Каррерас выдерживал эту пытку потому, что был одержим жаждой власти. Он хотел обладать всеми видами власти над другими людьми – финансовой, политической, психологической и физической. По его образу мышления получалось совсем нехорошо, когда при большом богатстве ты физически слаб. Он мог уничтожить своих врагов голыми руками, так же как и при помощи денег, которыми он безмерно наслаждался.
– Десять, – сказал Паз.
Каррерас положил штангу и вытер руки полотенцем.
– Отлично, – сказал Паз.
– Нет.
Каррерас подошел к зеркалу в полный рост и встал перед ним в позу, рассматривая каждый видимый мускул своего тела и изучая, что бы еще улучшить в этом плане.
– Превосходно, – сказал Паз.
– Чем старше я становлюсь, тем труднее становится совершенствовать тело. Фактически, мне кажется, что прогресса нет вообще. Последние дни идет битва за то, чтобы остаться на достигнутом уровне.
– Ерунда, – сказал Паз. – Вы в отличной форме.
– В недостаточно отличной.
– Со временем будет еще лучше.
– Никогда не станет так, чтобы мне понравилось.
– Мадам Дюмон ожидает в передней, – сказал Паз.
– Она может и подождать, – произнес Каррерас.
Он оставил Паза одного и пошел наверх в спальню на третьем этаже.
Это была классическая комната, в стиле восемнадцатого века. Потолок, высокий и белый, богато украшался лепкой, над мраморным камином в три ряда располагались геральдические лилии. Вся резьба по дереву была покрашена в бледно-серый цвет, а стены были оклеены двухцветными золотистыми в полоску обоями. Кровать в стиле Людовика XVI имела высокие спинки как у изголовья, так и в ногах. Они были обтянуты шелком с красно-золотистым лиственным узором в тон небольшому балдахину и покрывалу. Прямо напротив кровати, в ногах, около стены стояли два шкафчика, с выдвижными ящиками, сделанных также в стиле Людовика XVI. Они были выполнены из красного дерева. На ящиках и дверцах были прикреплены разрисованные таблички. Один из углов комнаты занимала большая арфа работы XVIII века. Инструмент был украшен замысловатыми завитками, позолочен и имея совершеннейшее звучание. Ковер был бежевого цвета с редкими красными розами.
В этой комнате Игнасио Каррерас выглядел как обезьяна, неожиданно ввалившаяся во время чаепития.
Он стянул свои влажные боксерские трусы, прошел в огромную ванную и провел минут десять в соседней комнате-сауне. Он думал о мадам Мари Дюмон, нетерпеливо ожидающей внизу, и улыбался. Еще полчаса он отмокал в большой ванне, массируя под водой ноги, затем выстрадал ледяной душ, однако внутри ему было тепло, когда он представлял Мари, закипающую там внизу, в передней комнате.
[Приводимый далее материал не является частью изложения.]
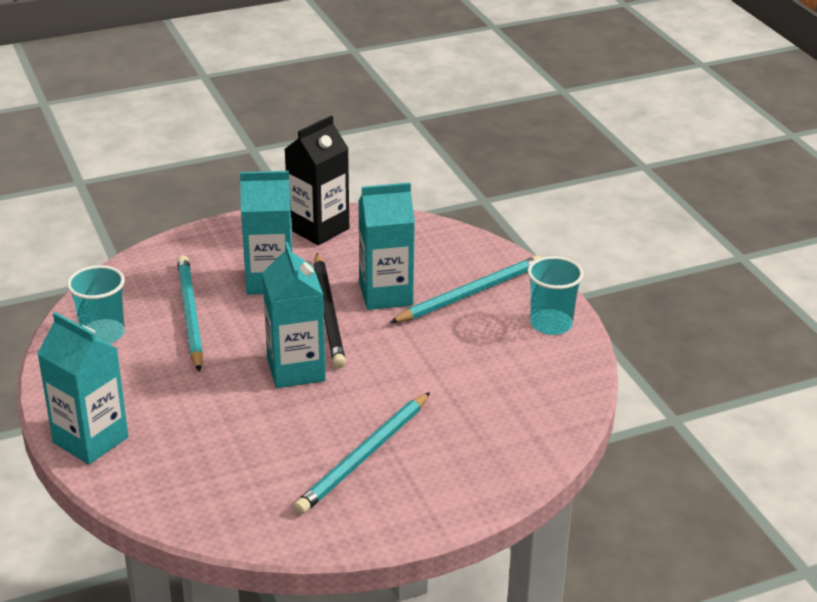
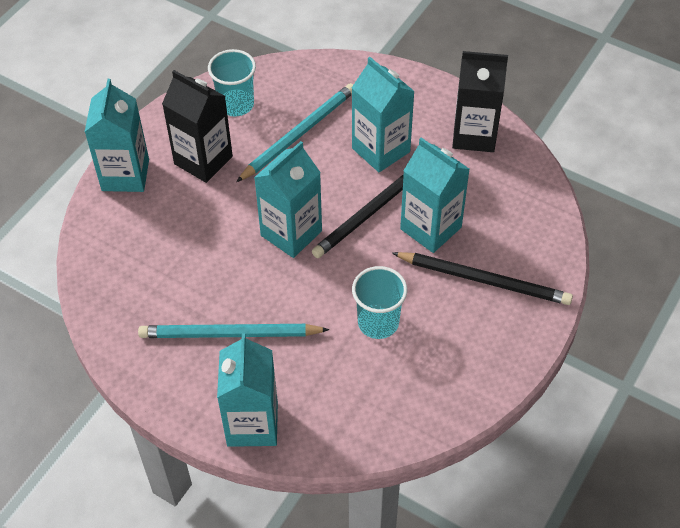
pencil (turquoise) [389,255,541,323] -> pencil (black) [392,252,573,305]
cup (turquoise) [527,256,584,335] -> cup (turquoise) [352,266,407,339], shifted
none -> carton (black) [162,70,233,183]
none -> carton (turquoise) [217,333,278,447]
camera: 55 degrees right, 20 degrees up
Энергично растерев себя полотенцем, он надел халат и вышел в комнату как раз перед тем, как зазвонил телефон.
Паз ответил внизу и перезвонил наверх.
Каррерас снял трубку.
– Да?
– Лондон на первой линии, – сказал Паз.
– Марлоу?
– Нет. Толстяк.
– Он в Лондоне?
– Так он говорит.
– Соедини и проследи, чтобы мадам Дюмон не подслушала.
– Да, сэр, – сказал Паз.
Каррерас включил соединяющее устройство.
Петерсон произнес:
– Игнасио?
– Да, где вы?
– В конторе Марлоу. Можно говорить?
– Как всегда. Что вы делаете в Лондоне?
– Хантер и девчонка прибывают сюда сегодня вечером, – сказал Петерсон.
– Ротенхаузен клялся, что она никогда не сможет покинуть Японию.
– Он ошибался. Вы можете быстро перемещаться?
– Конечно.
– Поезжайте к Ротенхаузену в Сант-Мориц.
– Я поеду сегодня же вечером, – сказал Каррерас.
– А мы постараемся навести Хантера на след нашего доброго доктора, как и договаривались.
– Вы уже все приготовили в Лондоне?
– Не все, – сказал толстяк, – только то, что касается Хантера и девчонки.
– Ну и хорошо. Марлоу не подходит, чтобы держать в руках все нити.
– Я понимаю.
– От этого у него повышается давление.